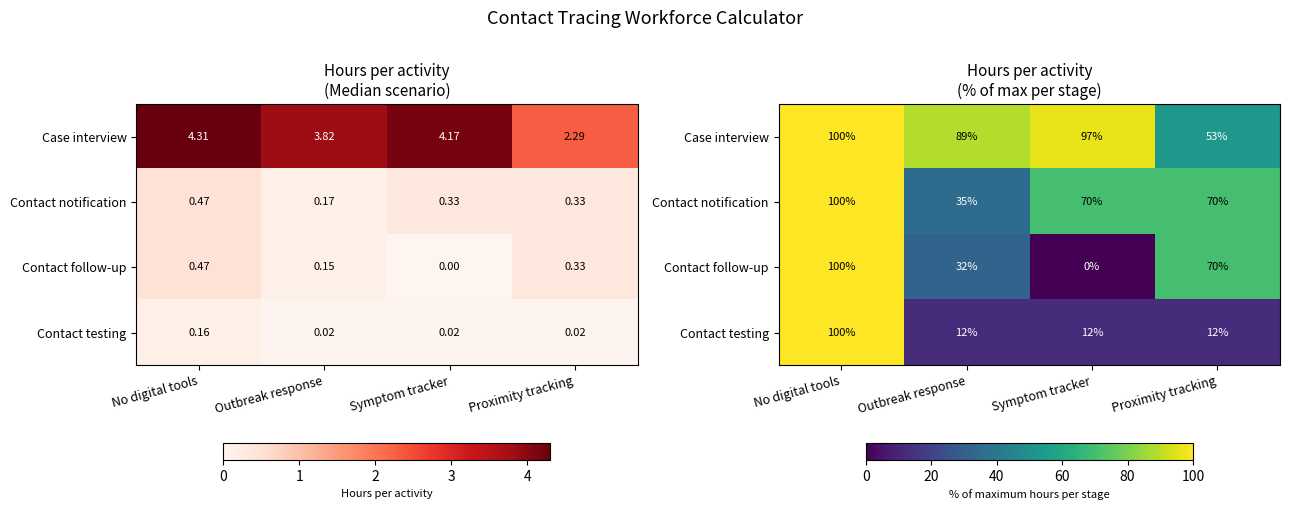

List the series in order of their overall mean, highest first.

Case interview, Contact notification, Contact follow-up, Contact testing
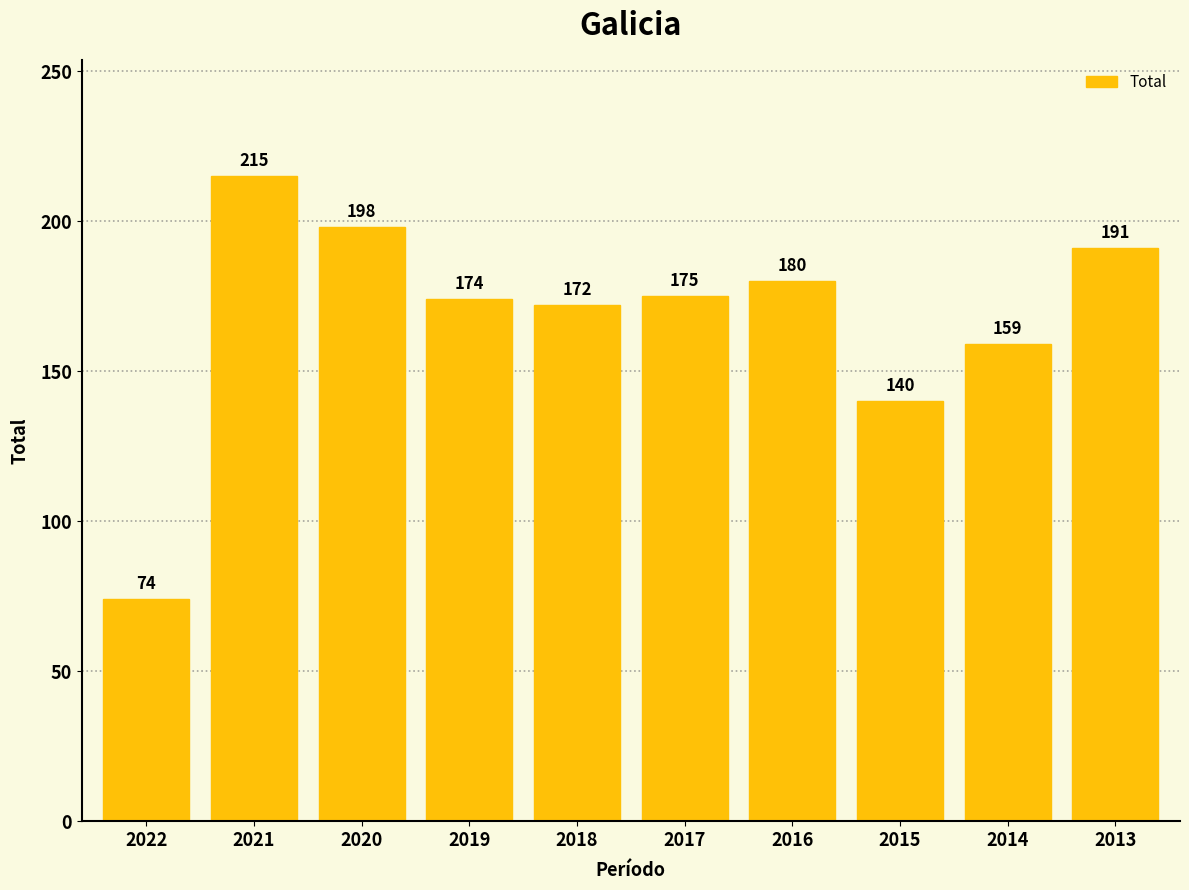

At which category does the chart reach its peak across all series?

2021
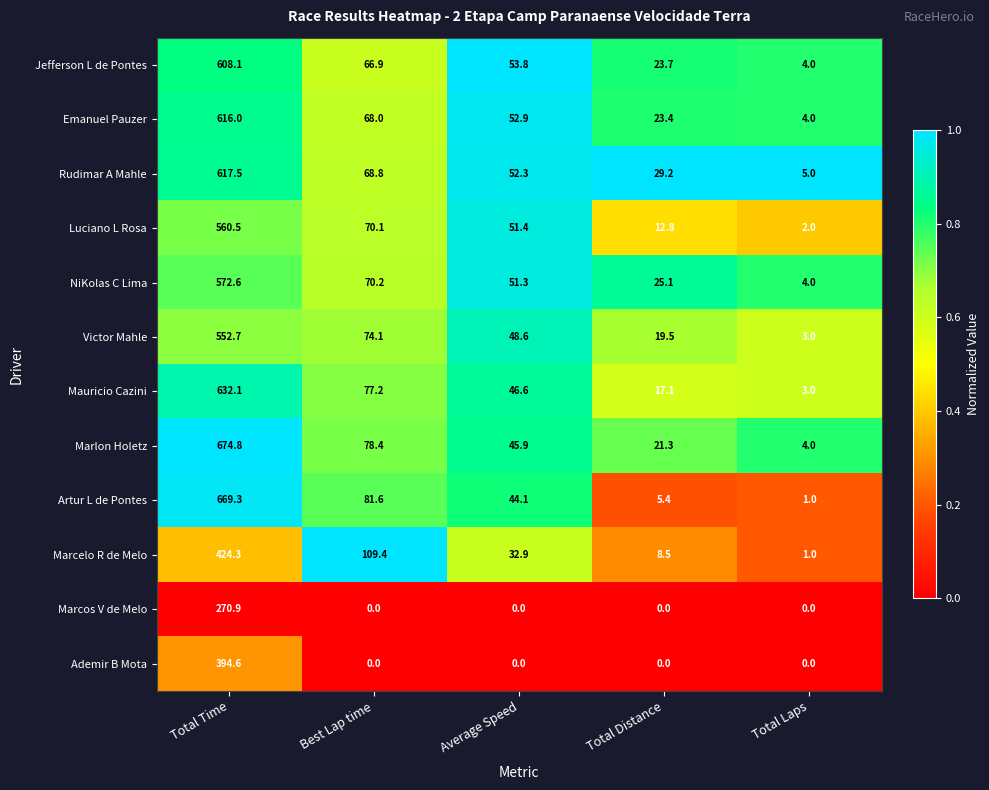

Which label corresponds to the largest value in the chart?

Total Time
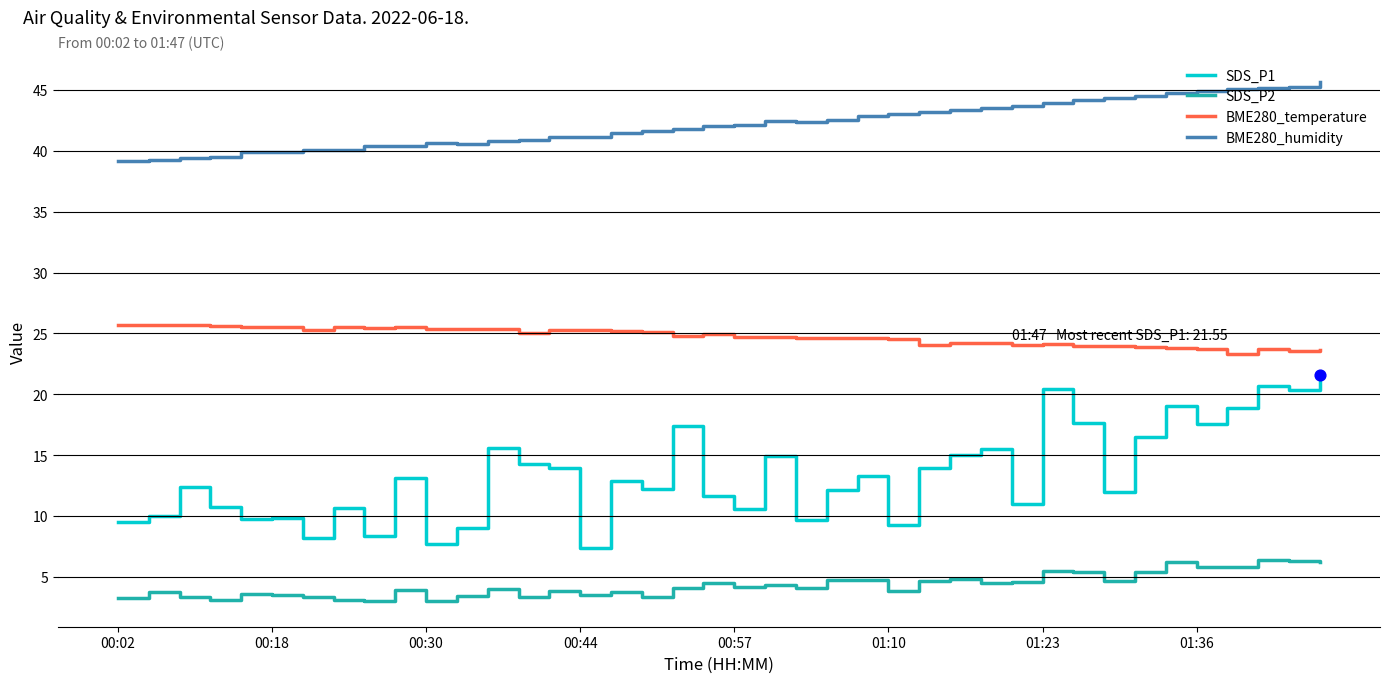

Which series has the largest total across all categories?

BME280_humidity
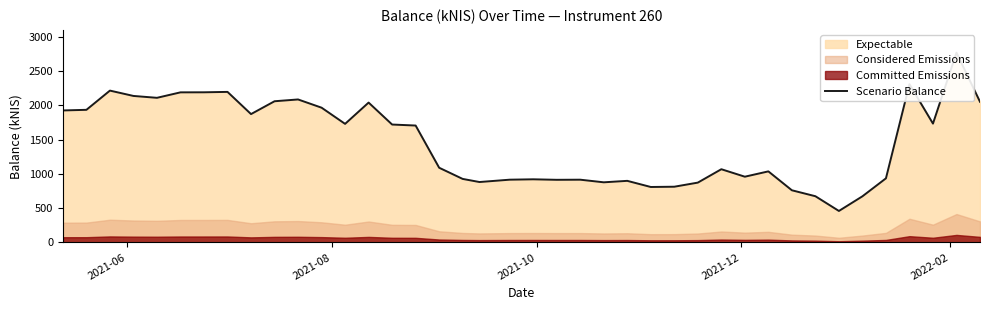

Does the chart have visible grid lines?

No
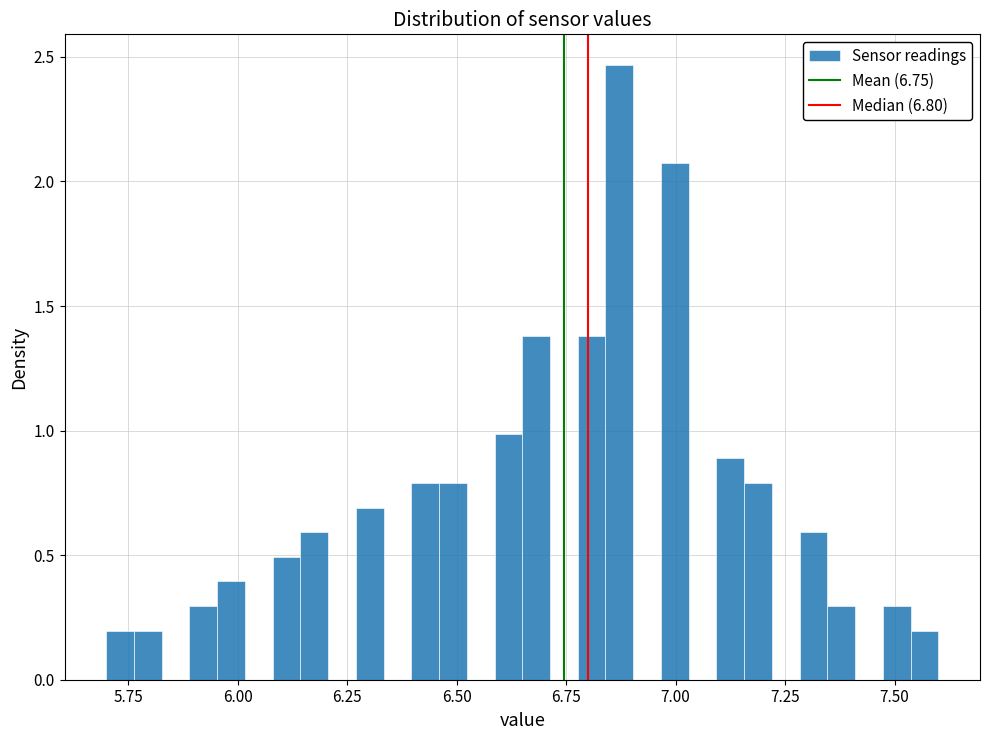

Around what value on the x-axis is the tallest bar? Give the approximate position of its centre, as read against the axis.

6.85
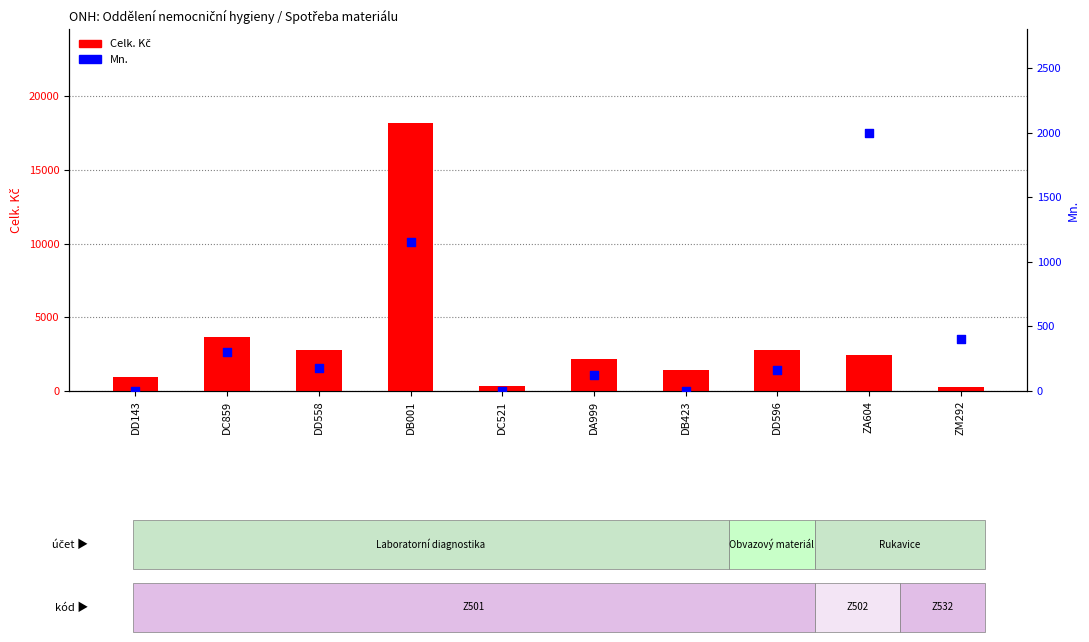

Which series contains the lowest Y value?

Mn.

### WORK REQUIRED
Write out every line of the records above verbatim, omitting the pictures.

### FINISHED EXERCISE
List the series in order of their overall mean, highest first.

Case interview, Contact notification, Contact follow-up, Contact testing

At which category does the chart reach its peak across all series?

2021

Which label corresponds to the largest value in the chart?

Total Time

Which series has the largest total across all categories?

BME280_humidity

Does the chart have visible grid lines?

No

Around what value on the x-axis is the tallest bar? Give the approximate position of its centre, as read against the axis.

6.85

Which series contains the lowest Y value?

Mn.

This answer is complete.